With both ends included, transcribe exactly the records below from their first line to the line that contains "microscopy captured an".

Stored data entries
=== Section Start ===
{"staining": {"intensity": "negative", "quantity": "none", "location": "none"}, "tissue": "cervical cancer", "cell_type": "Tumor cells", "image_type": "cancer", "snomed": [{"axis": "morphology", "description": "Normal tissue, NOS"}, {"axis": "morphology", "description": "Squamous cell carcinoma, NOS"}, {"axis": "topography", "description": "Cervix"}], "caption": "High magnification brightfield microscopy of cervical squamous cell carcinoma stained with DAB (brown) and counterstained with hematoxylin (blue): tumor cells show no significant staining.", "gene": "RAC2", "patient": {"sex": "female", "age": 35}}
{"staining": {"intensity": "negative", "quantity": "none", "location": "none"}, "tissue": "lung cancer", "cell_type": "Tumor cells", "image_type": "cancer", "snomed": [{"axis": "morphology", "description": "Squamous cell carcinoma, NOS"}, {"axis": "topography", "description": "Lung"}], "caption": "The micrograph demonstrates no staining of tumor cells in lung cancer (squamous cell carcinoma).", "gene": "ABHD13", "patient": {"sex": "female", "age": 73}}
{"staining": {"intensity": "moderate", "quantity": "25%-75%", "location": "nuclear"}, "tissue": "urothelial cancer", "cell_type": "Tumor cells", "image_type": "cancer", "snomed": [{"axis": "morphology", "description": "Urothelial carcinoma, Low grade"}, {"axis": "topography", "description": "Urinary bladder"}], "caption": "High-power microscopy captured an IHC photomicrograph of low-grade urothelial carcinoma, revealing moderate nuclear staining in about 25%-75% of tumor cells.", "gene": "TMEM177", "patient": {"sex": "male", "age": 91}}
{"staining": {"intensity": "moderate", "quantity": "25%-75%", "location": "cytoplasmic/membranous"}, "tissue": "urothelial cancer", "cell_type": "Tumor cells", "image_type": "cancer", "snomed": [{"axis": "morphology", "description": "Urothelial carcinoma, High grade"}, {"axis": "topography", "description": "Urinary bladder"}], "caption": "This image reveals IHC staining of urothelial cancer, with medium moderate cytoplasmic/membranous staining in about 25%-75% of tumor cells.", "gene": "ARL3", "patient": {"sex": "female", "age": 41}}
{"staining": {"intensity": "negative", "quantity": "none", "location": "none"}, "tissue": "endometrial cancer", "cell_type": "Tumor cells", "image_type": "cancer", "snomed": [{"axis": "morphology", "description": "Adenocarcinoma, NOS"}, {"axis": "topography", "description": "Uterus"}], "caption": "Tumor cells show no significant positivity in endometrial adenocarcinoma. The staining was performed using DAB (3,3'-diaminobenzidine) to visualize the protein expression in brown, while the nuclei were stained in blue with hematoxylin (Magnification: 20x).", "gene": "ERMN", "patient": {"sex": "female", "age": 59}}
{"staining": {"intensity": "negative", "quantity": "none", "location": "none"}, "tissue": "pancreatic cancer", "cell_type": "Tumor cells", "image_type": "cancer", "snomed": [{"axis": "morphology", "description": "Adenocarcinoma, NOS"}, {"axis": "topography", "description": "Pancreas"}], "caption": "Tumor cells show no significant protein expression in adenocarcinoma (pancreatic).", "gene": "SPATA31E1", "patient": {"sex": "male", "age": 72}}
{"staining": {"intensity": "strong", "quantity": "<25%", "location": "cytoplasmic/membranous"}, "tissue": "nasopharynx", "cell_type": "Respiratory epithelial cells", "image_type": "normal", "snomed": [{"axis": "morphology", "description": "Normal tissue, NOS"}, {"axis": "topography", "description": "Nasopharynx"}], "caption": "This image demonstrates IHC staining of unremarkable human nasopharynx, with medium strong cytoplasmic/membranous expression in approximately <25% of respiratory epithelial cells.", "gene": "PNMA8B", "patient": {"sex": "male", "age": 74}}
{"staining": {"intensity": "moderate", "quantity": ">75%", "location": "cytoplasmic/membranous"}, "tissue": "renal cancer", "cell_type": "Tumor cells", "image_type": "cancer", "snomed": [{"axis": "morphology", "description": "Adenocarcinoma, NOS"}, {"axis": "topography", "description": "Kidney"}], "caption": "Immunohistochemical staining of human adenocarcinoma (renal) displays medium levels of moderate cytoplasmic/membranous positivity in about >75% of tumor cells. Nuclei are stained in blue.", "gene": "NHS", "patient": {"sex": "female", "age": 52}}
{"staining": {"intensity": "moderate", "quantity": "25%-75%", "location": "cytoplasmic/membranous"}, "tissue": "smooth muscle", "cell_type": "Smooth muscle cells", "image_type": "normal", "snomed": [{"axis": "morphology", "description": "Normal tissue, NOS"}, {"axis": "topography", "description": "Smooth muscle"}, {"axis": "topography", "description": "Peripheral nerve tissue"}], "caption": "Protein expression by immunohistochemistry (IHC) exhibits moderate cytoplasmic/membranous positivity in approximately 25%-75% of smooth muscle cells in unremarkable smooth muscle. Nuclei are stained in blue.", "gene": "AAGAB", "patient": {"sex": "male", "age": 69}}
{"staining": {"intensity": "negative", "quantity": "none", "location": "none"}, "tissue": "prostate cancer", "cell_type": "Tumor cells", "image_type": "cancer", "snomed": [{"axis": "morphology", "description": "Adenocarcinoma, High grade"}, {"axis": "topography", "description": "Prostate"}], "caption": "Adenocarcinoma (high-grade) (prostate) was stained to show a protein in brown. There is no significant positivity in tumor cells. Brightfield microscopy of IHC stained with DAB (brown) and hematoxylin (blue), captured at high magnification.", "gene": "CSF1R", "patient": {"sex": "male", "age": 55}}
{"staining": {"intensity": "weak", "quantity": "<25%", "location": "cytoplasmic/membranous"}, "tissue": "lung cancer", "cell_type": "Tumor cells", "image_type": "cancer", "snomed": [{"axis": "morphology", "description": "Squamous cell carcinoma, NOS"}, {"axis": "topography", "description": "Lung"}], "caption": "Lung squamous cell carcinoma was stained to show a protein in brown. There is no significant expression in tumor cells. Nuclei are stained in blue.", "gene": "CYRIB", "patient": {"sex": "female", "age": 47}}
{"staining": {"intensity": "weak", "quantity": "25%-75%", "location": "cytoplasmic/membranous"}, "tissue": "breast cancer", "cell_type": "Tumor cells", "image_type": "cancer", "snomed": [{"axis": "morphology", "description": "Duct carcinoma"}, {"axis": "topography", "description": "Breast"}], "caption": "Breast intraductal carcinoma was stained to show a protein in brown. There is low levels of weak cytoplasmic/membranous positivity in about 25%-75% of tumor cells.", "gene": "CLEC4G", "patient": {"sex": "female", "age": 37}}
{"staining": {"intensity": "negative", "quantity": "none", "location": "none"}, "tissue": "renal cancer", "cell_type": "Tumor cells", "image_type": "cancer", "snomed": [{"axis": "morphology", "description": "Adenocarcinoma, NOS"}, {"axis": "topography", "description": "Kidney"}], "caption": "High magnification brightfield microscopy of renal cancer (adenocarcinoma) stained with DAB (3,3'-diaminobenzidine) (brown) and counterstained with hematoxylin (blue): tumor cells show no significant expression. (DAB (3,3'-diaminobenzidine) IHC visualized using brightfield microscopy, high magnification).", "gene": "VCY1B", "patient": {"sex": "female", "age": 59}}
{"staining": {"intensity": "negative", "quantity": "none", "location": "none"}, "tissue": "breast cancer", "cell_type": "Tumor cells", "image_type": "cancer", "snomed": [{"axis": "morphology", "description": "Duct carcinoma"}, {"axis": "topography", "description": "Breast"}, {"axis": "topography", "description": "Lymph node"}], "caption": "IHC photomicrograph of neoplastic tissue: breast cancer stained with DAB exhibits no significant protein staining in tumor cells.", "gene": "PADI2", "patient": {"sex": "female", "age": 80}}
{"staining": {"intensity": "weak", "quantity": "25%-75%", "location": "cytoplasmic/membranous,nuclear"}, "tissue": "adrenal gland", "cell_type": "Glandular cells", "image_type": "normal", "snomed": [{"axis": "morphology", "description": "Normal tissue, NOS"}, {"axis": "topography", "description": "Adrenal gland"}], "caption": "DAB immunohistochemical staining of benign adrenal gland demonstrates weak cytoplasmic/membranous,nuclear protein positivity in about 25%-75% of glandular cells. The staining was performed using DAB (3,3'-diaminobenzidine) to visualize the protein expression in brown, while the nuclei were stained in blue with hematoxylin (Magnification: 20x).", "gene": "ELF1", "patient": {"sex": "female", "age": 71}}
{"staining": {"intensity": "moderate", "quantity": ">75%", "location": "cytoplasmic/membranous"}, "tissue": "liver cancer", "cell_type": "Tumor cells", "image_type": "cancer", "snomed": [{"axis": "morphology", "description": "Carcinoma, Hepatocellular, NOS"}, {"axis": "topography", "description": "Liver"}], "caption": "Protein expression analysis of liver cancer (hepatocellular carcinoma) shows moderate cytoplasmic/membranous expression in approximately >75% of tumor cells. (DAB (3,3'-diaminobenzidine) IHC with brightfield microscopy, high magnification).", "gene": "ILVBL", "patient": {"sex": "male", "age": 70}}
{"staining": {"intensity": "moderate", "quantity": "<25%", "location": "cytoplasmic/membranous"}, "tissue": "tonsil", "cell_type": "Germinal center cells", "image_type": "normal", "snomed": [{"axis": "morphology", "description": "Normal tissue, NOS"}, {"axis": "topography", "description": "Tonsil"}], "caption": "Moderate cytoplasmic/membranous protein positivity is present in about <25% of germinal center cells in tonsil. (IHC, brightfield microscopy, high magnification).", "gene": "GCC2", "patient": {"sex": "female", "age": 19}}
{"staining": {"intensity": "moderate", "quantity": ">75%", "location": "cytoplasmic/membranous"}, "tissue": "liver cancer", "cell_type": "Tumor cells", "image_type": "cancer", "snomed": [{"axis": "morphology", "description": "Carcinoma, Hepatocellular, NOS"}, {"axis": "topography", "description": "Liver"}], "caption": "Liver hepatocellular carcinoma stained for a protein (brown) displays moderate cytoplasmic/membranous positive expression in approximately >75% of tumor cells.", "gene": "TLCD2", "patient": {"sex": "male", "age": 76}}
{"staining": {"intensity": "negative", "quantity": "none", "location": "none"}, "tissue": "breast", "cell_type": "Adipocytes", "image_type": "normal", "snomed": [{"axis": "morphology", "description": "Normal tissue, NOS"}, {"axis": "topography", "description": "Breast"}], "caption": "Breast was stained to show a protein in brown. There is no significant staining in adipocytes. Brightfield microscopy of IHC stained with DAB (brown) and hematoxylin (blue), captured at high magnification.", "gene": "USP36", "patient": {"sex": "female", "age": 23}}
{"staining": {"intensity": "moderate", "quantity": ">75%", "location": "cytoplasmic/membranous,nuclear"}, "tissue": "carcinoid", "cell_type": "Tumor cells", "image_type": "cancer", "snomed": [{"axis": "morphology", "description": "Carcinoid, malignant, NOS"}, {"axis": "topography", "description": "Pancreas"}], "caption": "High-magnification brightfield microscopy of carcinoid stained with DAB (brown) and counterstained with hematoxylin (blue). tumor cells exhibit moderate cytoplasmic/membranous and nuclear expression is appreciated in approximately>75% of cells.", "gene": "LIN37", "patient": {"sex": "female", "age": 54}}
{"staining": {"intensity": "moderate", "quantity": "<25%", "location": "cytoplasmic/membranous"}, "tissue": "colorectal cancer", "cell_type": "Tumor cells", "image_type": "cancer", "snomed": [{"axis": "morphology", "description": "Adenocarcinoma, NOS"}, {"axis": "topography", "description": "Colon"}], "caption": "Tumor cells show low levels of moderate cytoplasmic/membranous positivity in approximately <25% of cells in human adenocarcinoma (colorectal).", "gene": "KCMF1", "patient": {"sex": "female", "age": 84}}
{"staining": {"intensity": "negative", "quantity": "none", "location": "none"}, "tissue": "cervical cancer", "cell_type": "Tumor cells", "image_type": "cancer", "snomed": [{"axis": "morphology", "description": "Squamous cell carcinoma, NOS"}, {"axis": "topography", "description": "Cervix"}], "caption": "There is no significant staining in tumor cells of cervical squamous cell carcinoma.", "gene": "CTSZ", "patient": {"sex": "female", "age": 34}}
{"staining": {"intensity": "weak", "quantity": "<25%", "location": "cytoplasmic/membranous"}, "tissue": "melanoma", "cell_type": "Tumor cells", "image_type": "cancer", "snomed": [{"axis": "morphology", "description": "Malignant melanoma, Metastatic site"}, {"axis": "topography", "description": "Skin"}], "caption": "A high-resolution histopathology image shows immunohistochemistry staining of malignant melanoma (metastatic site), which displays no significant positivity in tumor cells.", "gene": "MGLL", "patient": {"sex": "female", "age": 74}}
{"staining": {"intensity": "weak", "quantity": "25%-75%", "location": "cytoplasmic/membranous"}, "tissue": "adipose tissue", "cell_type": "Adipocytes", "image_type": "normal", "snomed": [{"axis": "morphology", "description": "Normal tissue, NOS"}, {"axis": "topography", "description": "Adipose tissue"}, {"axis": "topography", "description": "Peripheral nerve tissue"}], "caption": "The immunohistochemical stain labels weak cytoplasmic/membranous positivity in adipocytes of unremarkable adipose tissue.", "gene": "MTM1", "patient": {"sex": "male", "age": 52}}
=== Section End ===
▶ **EXERCISE OUTPUT**
{"staining": {"intensity": "negative", "quantity": "none", "location": "none"}, "tissue": "cervical cancer", "cell_type": "Tumor cells", "image_type": "cancer", "snomed": [{"axis": "morphology", "description": "Normal tissue, NOS"}, {"axis": "morphology", "description": "Squamous cell carcinoma, NOS"}, {"axis": "topography", "description": "Cervix"}], "caption": "High magnification brightfield microscopy of cervical squamous cell carcinoma stained with DAB (brown) and counterstained with hematoxylin (blue): tumor cells show no significant staining.", "gene": "RAC2", "patient": {"sex": "female", "age": 35}}
{"staining": {"intensity": "negative", "quantity": "none", "location": "none"}, "tissue": "lung cancer", "cell_type": "Tumor cells", "image_type": "cancer", "snomed": [{"axis": "morphology", "description": "Squamous cell carcinoma, NOS"}, {"axis": "topography", "description": "Lung"}], "caption": "The micrograph demonstrates no staining of tumor cells in lung cancer (squamous cell carcinoma).", "gene": "ABHD13", "patient": {"sex": "female", "age": 73}}
{"staining": {"intensity": "moderate", "quantity": "25%-75%", "location": "nuclear"}, "tissue": "urothelial cancer", "cell_type": "Tumor cells", "image_type": "cancer", "snomed": [{"axis": "morphology", "description": "Urothelial carcinoma, Low grade"}, {"axis": "topography", "description": "Urinary bladder"}], "caption": "High-power microscopy captured an IHC photomicrograph of low-grade urothelial carcinoma, revealing moderate nuclear staining in about 25%-75% of tumor cells.", "gene": "TMEM177", "patient": {"sex": "male", "age": 91}}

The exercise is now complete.